> WHAT TO WORK ON
Copy each entry below exactly. No images.

> SOURCE MATERIAL
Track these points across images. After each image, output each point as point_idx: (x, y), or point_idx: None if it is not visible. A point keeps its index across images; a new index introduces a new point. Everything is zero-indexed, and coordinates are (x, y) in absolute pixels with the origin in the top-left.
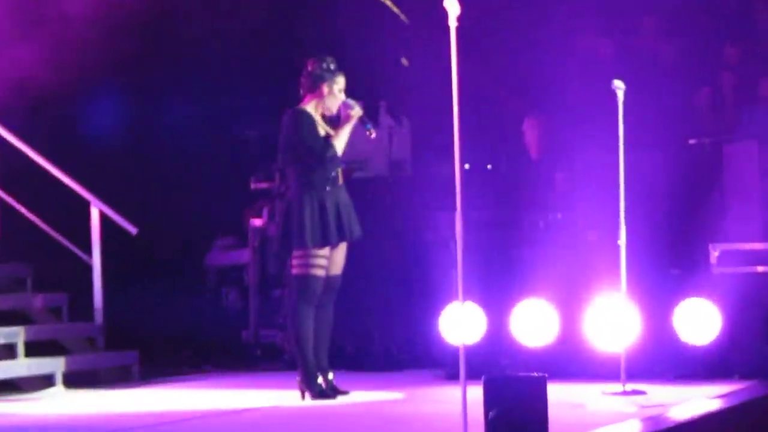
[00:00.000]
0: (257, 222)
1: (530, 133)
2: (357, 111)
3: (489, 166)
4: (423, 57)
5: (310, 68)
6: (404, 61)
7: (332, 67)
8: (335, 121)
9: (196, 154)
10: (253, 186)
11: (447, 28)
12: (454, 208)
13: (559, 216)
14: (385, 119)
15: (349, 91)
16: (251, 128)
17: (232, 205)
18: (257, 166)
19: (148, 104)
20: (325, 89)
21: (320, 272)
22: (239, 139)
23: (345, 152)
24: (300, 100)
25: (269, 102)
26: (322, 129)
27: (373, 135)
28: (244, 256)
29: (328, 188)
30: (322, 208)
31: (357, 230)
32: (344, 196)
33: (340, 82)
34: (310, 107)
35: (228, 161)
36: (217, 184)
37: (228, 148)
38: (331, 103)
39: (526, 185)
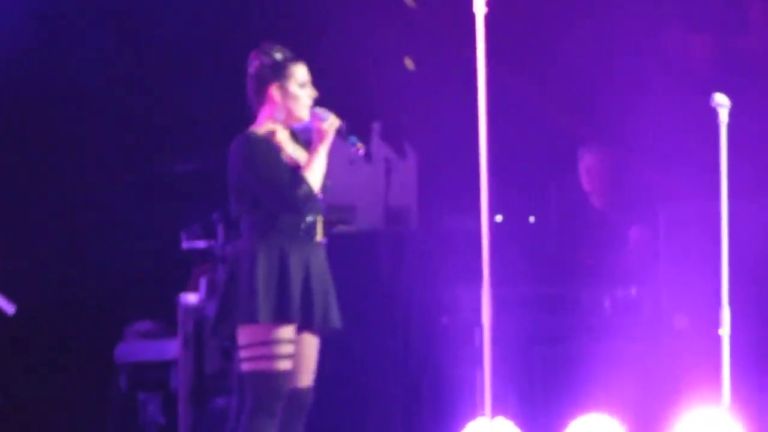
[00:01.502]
0: (190, 298)
1: (591, 169)
2: (332, 121)
3: (531, 219)
4: (435, 58)
5: (252, 70)
6: (408, 64)
7: (279, 57)
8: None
9: (104, 197)
10: (185, 245)
11: (470, 17)
12: (479, 280)
13: (634, 292)
14: (380, 148)
15: (330, 108)
16: (183, 161)
17: (154, 272)
18: (191, 215)
19: (33, 121)
20: (276, 93)
21: (284, 365)
22: (165, 177)
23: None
24: (253, 120)
25: (210, 124)
26: (293, 153)
27: (362, 151)
28: (171, 348)
29: (297, 241)
30: (284, 267)
31: (334, 316)
32: (320, 261)
33: (299, 73)
34: (267, 127)
35: (149, 208)
36: (132, 241)
37: (149, 190)
38: (294, 107)
39: (584, 246)
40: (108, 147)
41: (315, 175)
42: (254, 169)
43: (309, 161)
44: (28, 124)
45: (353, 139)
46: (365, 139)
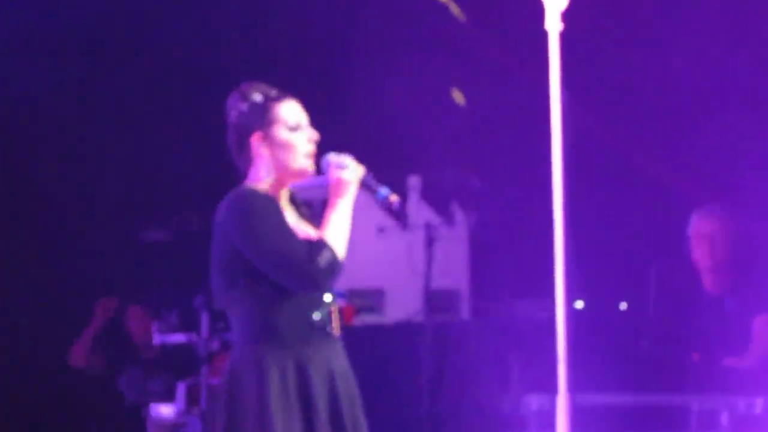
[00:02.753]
0: (164, 411)
1: (702, 241)
2: (353, 169)
3: (623, 305)
4: (492, 91)
5: (232, 118)
6: (457, 98)
7: (258, 99)
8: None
9: (51, 273)
10: (157, 339)
11: (541, 35)
12: (553, 386)
13: (759, 405)
14: (420, 211)
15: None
16: (158, 227)
17: (114, 374)
18: (165, 300)
19: None
20: (260, 144)
21: None
22: (132, 247)
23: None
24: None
25: (190, 182)
26: (295, 225)
27: (397, 205)
28: None
29: (313, 340)
30: (306, 389)
31: (362, 427)
32: (341, 364)
33: (288, 114)
34: (262, 188)
35: (109, 286)
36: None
37: (111, 262)
38: (289, 159)
39: (693, 342)
40: (63, 209)
41: (338, 234)
42: (256, 234)
43: (327, 220)
44: None
45: (384, 190)
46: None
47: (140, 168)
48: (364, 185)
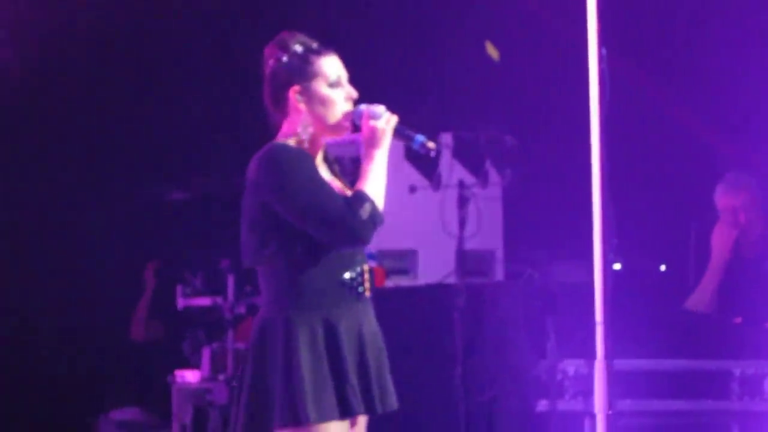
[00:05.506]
0: (187, 376)
1: (731, 215)
2: (387, 118)
3: (662, 267)
4: (528, 45)
5: (270, 69)
6: (491, 53)
7: (299, 50)
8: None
9: (73, 232)
10: (181, 303)
11: None
12: (591, 351)
13: None
14: (452, 170)
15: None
16: (179, 187)
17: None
18: (188, 261)
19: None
20: (298, 98)
21: None
22: (156, 208)
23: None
24: (275, 134)
25: (216, 143)
26: (330, 179)
27: (433, 151)
28: None
29: (344, 300)
30: (336, 347)
31: (392, 397)
32: (371, 325)
33: (329, 68)
34: (296, 143)
35: (133, 248)
36: (111, 296)
37: (134, 222)
38: (327, 114)
39: (736, 305)
40: (85, 176)
41: (377, 189)
42: (293, 189)
43: (365, 171)
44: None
45: (420, 137)
46: (431, 159)
47: (167, 129)
48: (398, 134)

> RESPONSE AREA
Track these points across images. After each image, output each point as point_idx: (x, y), or point_idx: None if it is not visible. A point keeps its index across images; a new index introduces a new point. Everything is zero-indexed, and coordinates are (x, y) in absolute pixels with the origin in the top-left.
[00:00.000]
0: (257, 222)
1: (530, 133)
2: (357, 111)
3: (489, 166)
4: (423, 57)
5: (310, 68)
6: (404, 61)
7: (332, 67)
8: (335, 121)
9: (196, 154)
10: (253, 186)
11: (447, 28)
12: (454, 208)
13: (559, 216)
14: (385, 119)
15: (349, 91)
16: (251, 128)
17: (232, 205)
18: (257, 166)
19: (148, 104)
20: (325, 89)
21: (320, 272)
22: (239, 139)
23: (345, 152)
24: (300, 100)
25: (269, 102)
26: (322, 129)
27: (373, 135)
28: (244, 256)
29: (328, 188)
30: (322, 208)
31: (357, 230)
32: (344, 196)
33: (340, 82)
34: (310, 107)
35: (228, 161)
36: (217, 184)
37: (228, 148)
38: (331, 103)
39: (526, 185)
[00:01.502]
0: (190, 298)
1: (591, 169)
2: (332, 121)
3: (531, 219)
4: (435, 58)
5: (252, 70)
6: (408, 64)
7: (279, 57)
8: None
9: (104, 197)
10: (185, 245)
11: (470, 17)
12: (479, 280)
13: (634, 292)
14: (380, 148)
15: (330, 108)
16: (183, 161)
17: (154, 272)
18: (191, 215)
19: (33, 121)
20: (276, 93)
21: (284, 365)
22: (165, 177)
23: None
24: (253, 120)
25: (210, 124)
26: (293, 153)
27: (362, 151)
28: (171, 348)
29: (297, 241)
30: (284, 267)
31: (334, 316)
32: (320, 261)
33: (299, 73)
34: (267, 127)
35: (149, 208)
36: (132, 241)
37: (149, 190)
38: (294, 107)
39: (584, 246)
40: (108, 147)
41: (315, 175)
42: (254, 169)
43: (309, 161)
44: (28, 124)
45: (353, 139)
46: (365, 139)
[00:02.753]
0: (164, 411)
1: (702, 241)
2: (353, 169)
3: (623, 305)
4: (492, 91)
5: (232, 118)
6: (457, 98)
7: (258, 99)
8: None
9: (51, 273)
10: (157, 339)
11: (541, 35)
12: (553, 386)
13: (759, 405)
14: (420, 211)
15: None
16: (158, 227)
17: (114, 374)
18: (165, 300)
19: None
20: (260, 144)
21: None
22: (132, 247)
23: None
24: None
25: (190, 182)
26: (295, 225)
27: (397, 205)
28: None
29: (313, 340)
30: (306, 389)
31: (362, 427)
32: (341, 364)
33: (288, 114)
34: (262, 188)
35: (109, 286)
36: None
37: (111, 262)
38: (289, 159)
39: (693, 342)
40: (63, 209)
41: (338, 234)
42: (256, 234)
43: (327, 220)
44: None
45: (384, 190)
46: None
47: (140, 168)
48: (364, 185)
[00:05.506]
0: (187, 376)
1: (731, 215)
2: (387, 118)
3: (662, 267)
4: (528, 45)
5: (270, 69)
6: (491, 53)
7: (299, 50)
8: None
9: (73, 232)
10: (181, 303)
11: None
12: (591, 351)
13: None
14: (452, 170)
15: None
16: (179, 187)
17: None
18: (188, 261)
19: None
20: (298, 98)
21: None
22: (156, 208)
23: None
24: (275, 134)
25: (216, 143)
26: (330, 179)
27: (433, 151)
28: None
29: (344, 300)
30: (336, 347)
31: (392, 397)
32: (371, 325)
33: (329, 68)
34: (296, 143)
35: (133, 248)
36: (111, 296)
37: (134, 222)
38: (327, 114)
39: (736, 305)
40: (85, 176)
41: (377, 189)
42: (293, 189)
43: (365, 171)
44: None
45: (420, 137)
46: (431, 159)
47: (167, 129)
48: (398, 134)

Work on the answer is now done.